Instructions to follow: Every record must appear in your copy exactly as written, with no pictures.

(Information Opens)

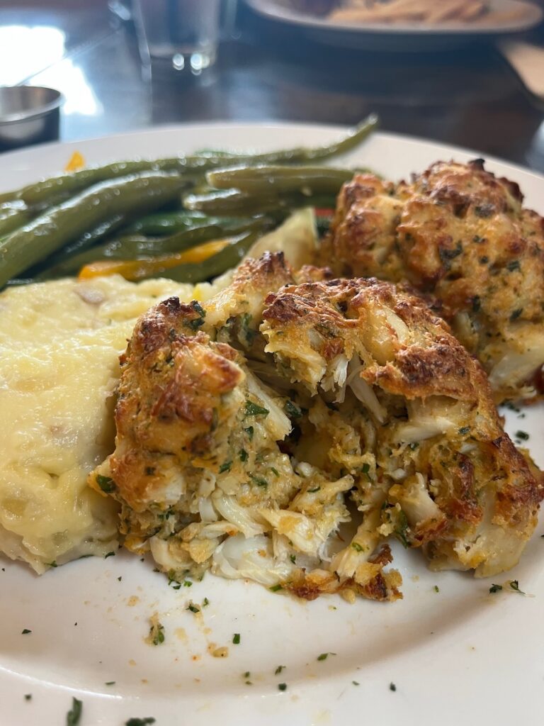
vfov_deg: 67.3
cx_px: 272
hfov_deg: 53.1
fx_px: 545
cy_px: 363
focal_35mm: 26
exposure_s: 1/60
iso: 125
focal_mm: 5.1
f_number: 1.6
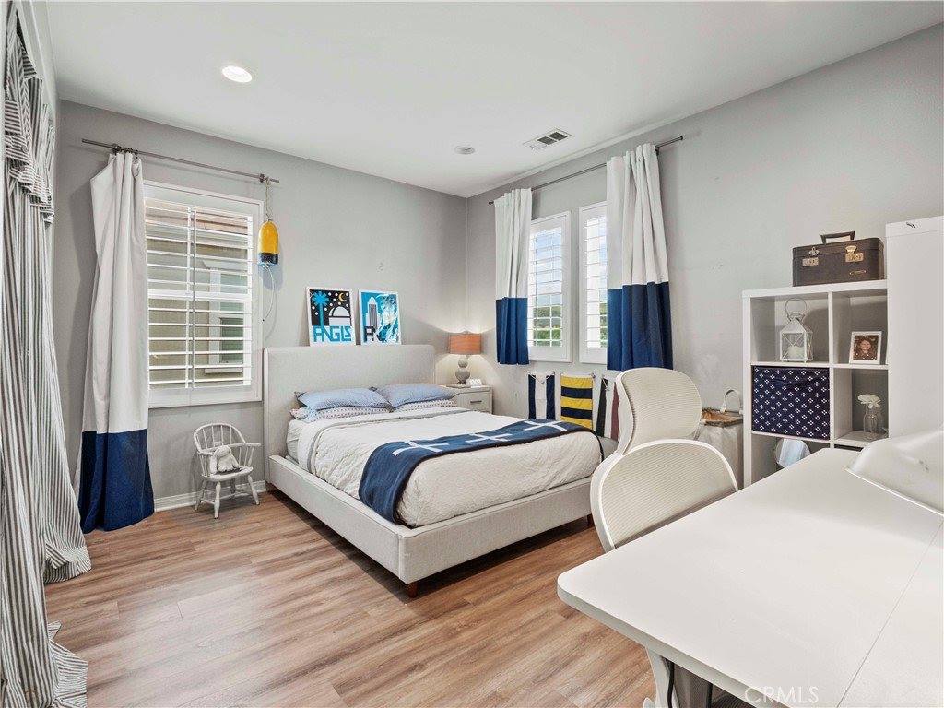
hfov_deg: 94.5
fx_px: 436
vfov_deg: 78.1
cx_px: 472
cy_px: 354
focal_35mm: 16
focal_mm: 8
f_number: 7.1
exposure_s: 1/4
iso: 320
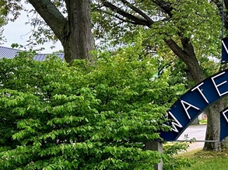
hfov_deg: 20.6
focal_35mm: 84
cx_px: 319
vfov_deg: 17.5
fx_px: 553
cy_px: 118
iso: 80
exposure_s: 1/535
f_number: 1.78
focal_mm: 6.86
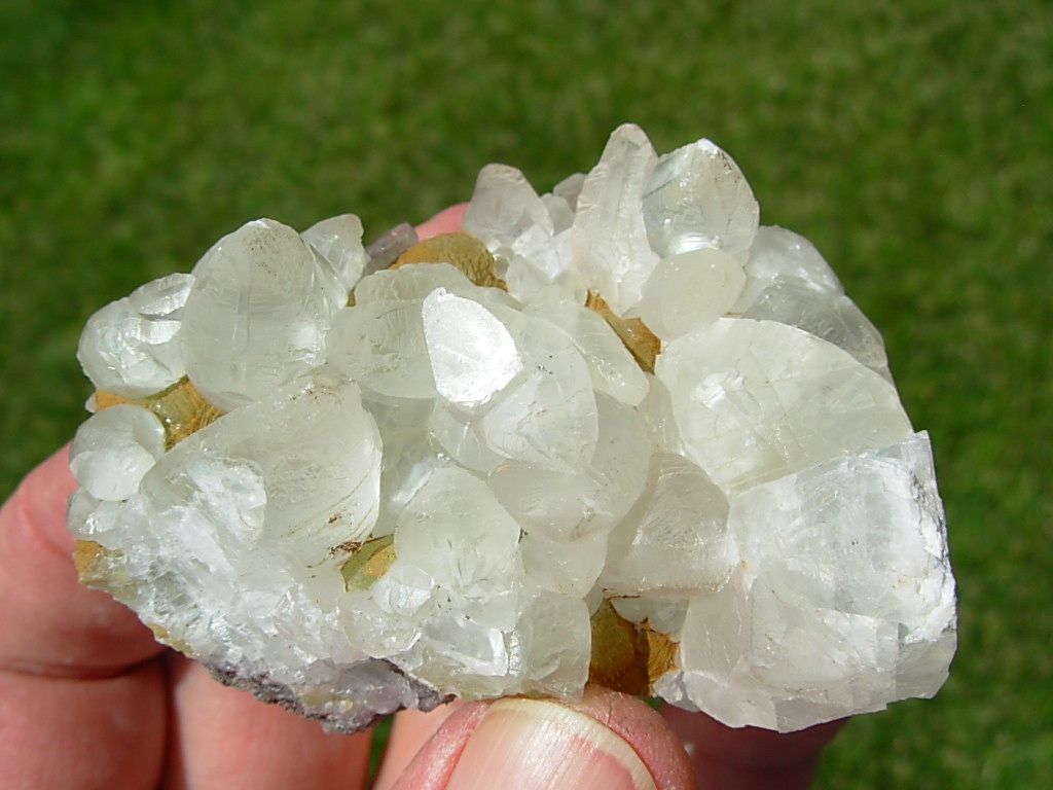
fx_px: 1156
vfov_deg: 37.7
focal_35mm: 38
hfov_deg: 49.0
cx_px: 526
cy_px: 395
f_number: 4.9
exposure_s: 1/861
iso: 50
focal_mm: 6.3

(Information Closes)

Response to this task:
vfov_deg: 67.3
cx_px: 272
hfov_deg: 53.1
fx_px: 545
cy_px: 363
focal_35mm: 26
exposure_s: 1/60
iso: 125
focal_mm: 5.1
f_number: 1.6
hfov_deg: 94.5
fx_px: 436
vfov_deg: 78.1
cx_px: 472
cy_px: 354
focal_35mm: 16
focal_mm: 8
f_number: 7.1
exposure_s: 1/4
iso: 320
hfov_deg: 20.6
focal_35mm: 84
cx_px: 319
vfov_deg: 17.5
fx_px: 553
cy_px: 118
iso: 80
exposure_s: 1/535
f_number: 1.78
focal_mm: 6.86
fx_px: 1156
vfov_deg: 37.7
focal_35mm: 38
hfov_deg: 49.0
cx_px: 526
cy_px: 395
f_number: 4.9
exposure_s: 1/861
iso: 50
focal_mm: 6.3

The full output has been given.